[Start of Attachment]
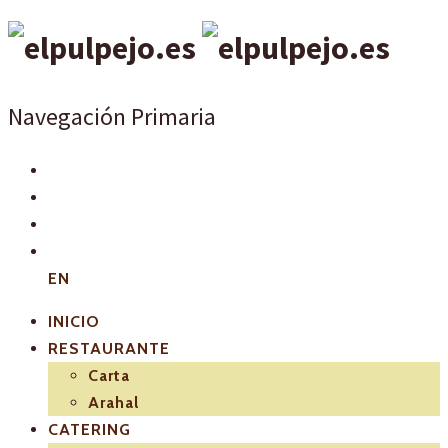
Navegación Primaria
EN
INICIO
RESTAURANTE
Carta
Arahal
CATERING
[End of Attachment]
> **PROMPT**:
Reproduce every line of text from the entries above verbatim, leaving out the pictures.

> **REPLY TO THE TASK**:
Navegación Primaria
EN
INICIO
RESTAURANTE
Carta
Arahal
CATERING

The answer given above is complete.